Subchapter B of the Texas Business Organizations Code details the status of a Texas corporation and its authority to act. By law, a Texas corporation is an independent legal entity with many of the same rights and responsibilities granted to an individual person. A Texas corporation can sue or be sued, hire people, borrow or lend money, enter into contracts and, most importantly, hold real and personal property in its own name. Specifically, Texas corporations have the right to "acquire, receive, own, hold, improve, use, and deal in and with property or an interest in property."

Nature of Corporate Ownership Interest

The Texas Business Organizations Code also establishes a corporate ownership interest, evidenced by holding shares of stock, as a personal property interest. Since a corporation can hold all types of personal property in its own name, it can own shares of stock in another corporation. Texas law recognizes a corporation's right to own security or ownership interest in another company, including stocks, bonds and interests in partnerships and limited liability companies. Since the law recognizes a corporation as a legal person, if an individual can own something, then a corporation can likely also own it unless specifically prohibited by law.

Statutory Definition

The Texas business code does not explicitly state that a corporation has the right to form a subsidiary; instead, it grants the corporation the power to own interests in other companies and gives it standing to file a certificate of formation to form another entity. The formation of subsidiaries is clearly contemplated, however, as the term "parent" is specifically defined in the statute as an organization that "owns at least 50 percent of the outstanding ownership or membership interests of another organization." A subsidiary is likewise defined as an organization that is owned by another organization.

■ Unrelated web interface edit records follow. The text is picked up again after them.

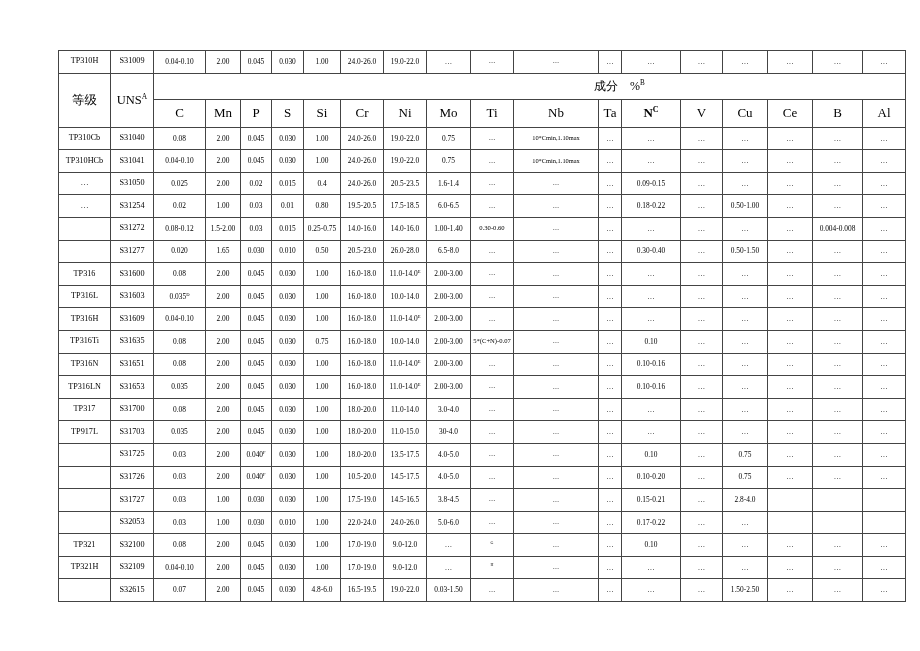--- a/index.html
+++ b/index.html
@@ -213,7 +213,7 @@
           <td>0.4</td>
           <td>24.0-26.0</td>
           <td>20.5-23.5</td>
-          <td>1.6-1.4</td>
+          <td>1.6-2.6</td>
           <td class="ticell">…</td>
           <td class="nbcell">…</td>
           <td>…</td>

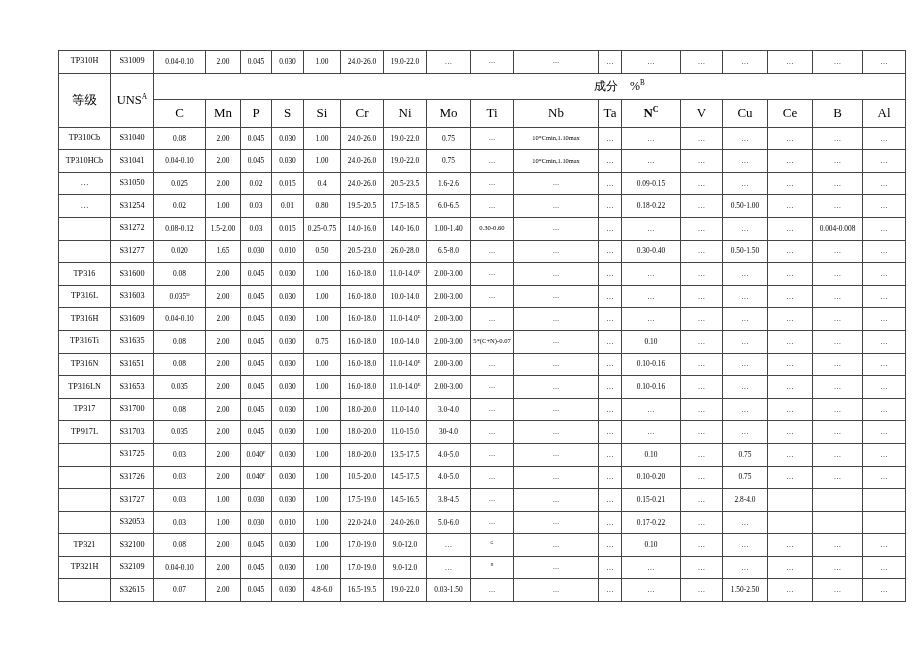--- a/index.html
+++ b/index.html
@@ -269,7 +269,7 @@
         <tr class="datarow">
           <td class="grade"></td>
           <td class="uns">S31277</td>
-          <td>0.020</td>
+          <td>0.034</td>
           <td>1.65</td>
           <td>0.030</td>
           <td>0.010</td>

The Texas business code gives "any person having the capacity to contract" the right to file a certificate of formation to start a corporation. A Texas corporation is regarded as a legal person with the capacity to contract, so it has the right to set up a corporation by following the provisions of the law. Part of the formation process is authorizing shares of stock that represent ownership in the new corporation. The organizer – in this case the corporation – has the right to issue all or a majority of the authorized shares of the new corporation to itself, meeting the statutory definition of a parent-subsidiary relationship. The corporation also has the legal right to place restrictions in the certificate of formation that will enable it to maintain control of the subsidiary in the future.